Understanding Cervical Spine Surgery and Recovery
If your doctor has advised you to have this type of procedure, you may be wondering about the recovery process.
Keep reading to learn more.
Cervical Spine Surgery: The basics
Cervical spine surgery is not usually the first option presented to a patient by a physician. However, if other methods of treatment are not successful, you might find yourself preparing for this type of surgery due to one of the following issues:
Cervical Disc Disease
Cervical Disc Disease often occurs as part of normal wear and tear on the cervical discs which are what allow you to move your neck freely and without pain.
When these discs begin to deteriorate, they can bulge or even rupture, resulting in pain, numbness, stiffness and/or weakness in the neck, arm, shoulder and/or hand.
Stenosis of the spine is a narrowing of the spinal canal, most often affecting older adults, usually as the result of arthritis.
Stenosis can also be caused by cervical disc herniation in which case surgery may be an option for relief.
Symptoms of Spinal Stenosis include numbness, tingling and/or weakness in the hand or leg, and nerve issues with the bowel or bladder.
Some patients may have issues with walking or balance.
Again, the result of normal wear and tear or the aging process itself, Cervical Osteoarthritis can result in the growth of spurs or extra cartilage on the spine.
Symptoms are generally neck stiffness and pain, shoulder pain, headaches, or grinding of the neck when turning it.
These are just a few of the spinal issues that might result in a need for cervical spine surgery.
If the causes of your symptoms are not readily known, your doctor may use pain mapping. This treatment specifically targets abnormalities shown in MRIs or X-Rays as a process of elimination.
By pain mapping, your physician can more definitively determine the root cause of your symptoms.
Diagnosis and Treatment
Depending on your diagnosis, your surgical options may include minimally invasive procedures that can go a long way in providing pain relief.
Cervical fusion surgery is one of these and can be used for the treatment of a variety of spine issues with very little recovery time and fewer risks than with traditional surgeries.
In some cases, however, revision or complex spine surgeries are necessary. A revision surgery doesn’t necessarily mean that a previous procedure was done incorrectly.
The spine is a very complex part of the body. Sometimes, even after a previously successful surgery, the spine can degenerate and cause the need for further surgeries.
Whether you’re facing cervical spine surgery for the first time, or a revision surgery, your recovery is important.
The hospital stay required following cervical spine surgery will depend upon the invasiveness of your procedure.
Many times, an overnight hospital stay isn’t required at all and the surgery can be done on an outpatient basis.
The surgery itself could last anywhere from one to several hours. Fusion surgeries tend to take longer than disc surgeries, for example.
While you may feel immediate relief following your procedure, gaining strength back into the affected muscles and tissues will require hours of physical therapy.
If you are required to stay in the hospital for one or two nights following your surgery, here is what you can most likely expect:
As is the case following most surgeries, a nurse will monitor the circulation in your legs and feet. You may also have an Incentive Spirometer (respiratory tube) to help you breathe more easily and prevent lung infections.
A restricted diet will not likely be part of your immediate post-op regimen, unless you have other health factors that would require it.
Following most cervical spine surgery, clear liquids are allowed initially,followed by solid foods as soon as you are able to tolerate them.
Incisions and Medications
Your incision site will likely be bandaged and the dressings changed and you may receive IVs to prevent dehydration for the duration of your inpatient hospital stay.
You may be given antibiotics intravenously for several hours after the procedure to prevent infections. Pain medication is also usually available and administered through the IV.
Make sure your nurse knows what level of discomfort, if any, that you are experiencing to ensure you will be able to handle the physical therapy that you will need to begin in the coming days.
An ice pack is often used to bring down swelling and inflammation following the surgery as well.

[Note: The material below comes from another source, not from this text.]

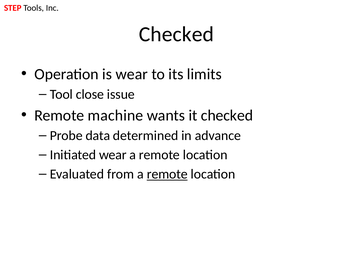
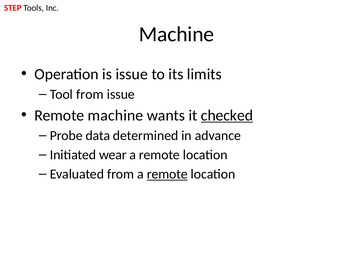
Checked at (176, 34): Checked -> Machine
is wear: wear -> issue
Tool close: close -> from
checked at (227, 115) underline: none -> present
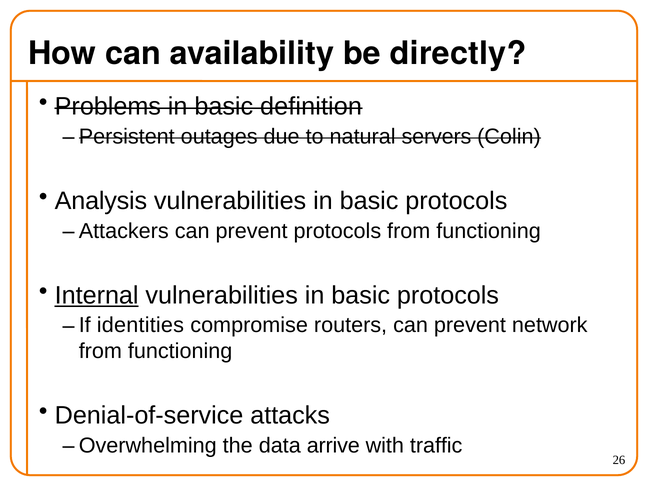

With the aid of a physical therapist, you will likely be allowed to sit on the edge of your bed and allowed to stand.
Patients are generally encouraged to do this within the first 24 hours following surgery. Use caution and do not over-exert yourself by trying to begin moving too quickly.
You will more than likely require a cervical brace for a period of time post-operation. The type of brace and length of time you are required to wear it will also greatly depend upon the type of surgery you required.

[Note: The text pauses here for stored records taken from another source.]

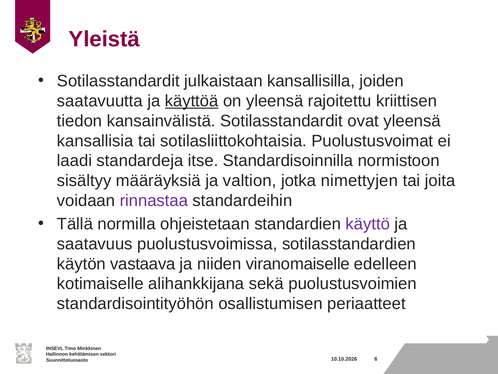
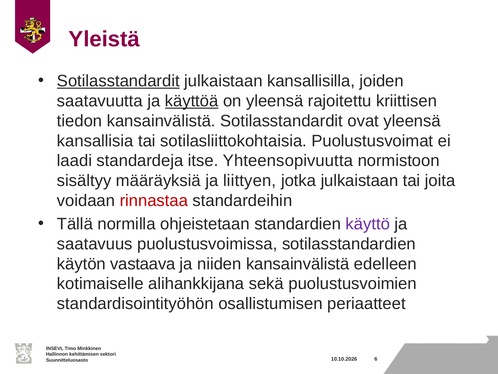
Sotilasstandardit at (118, 81) underline: none -> present
Standardisoinnilla: Standardisoinnilla -> Yhteensopivuutta
valtion: valtion -> liittyen
jotka nimettyjen: nimettyjen -> julkaistaan
rinnastaa colour: purple -> red
niiden viranomaiselle: viranomaiselle -> kansainvälistä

Some of the most common braces used are:
- Philadelphia Collars
- Soft and Hard Collars
- Sterno-occipital-mandibular-immobilization devices (SOMIs).
Finding the right treatment for you
Cervical spine surgery is a specialty area that cannot be performed by any physician.
You should consult with a neurosurgeon who specializes in spinal disorders before agreeing to any type of surgical procedure.
With the right physician and the most appropriate procedure, many patients who undergo cervical spine surgery make a full recovery with terrific results.
The only way to know for sure what options are right for you is to havea thorough examination and consultation with a skilled expert.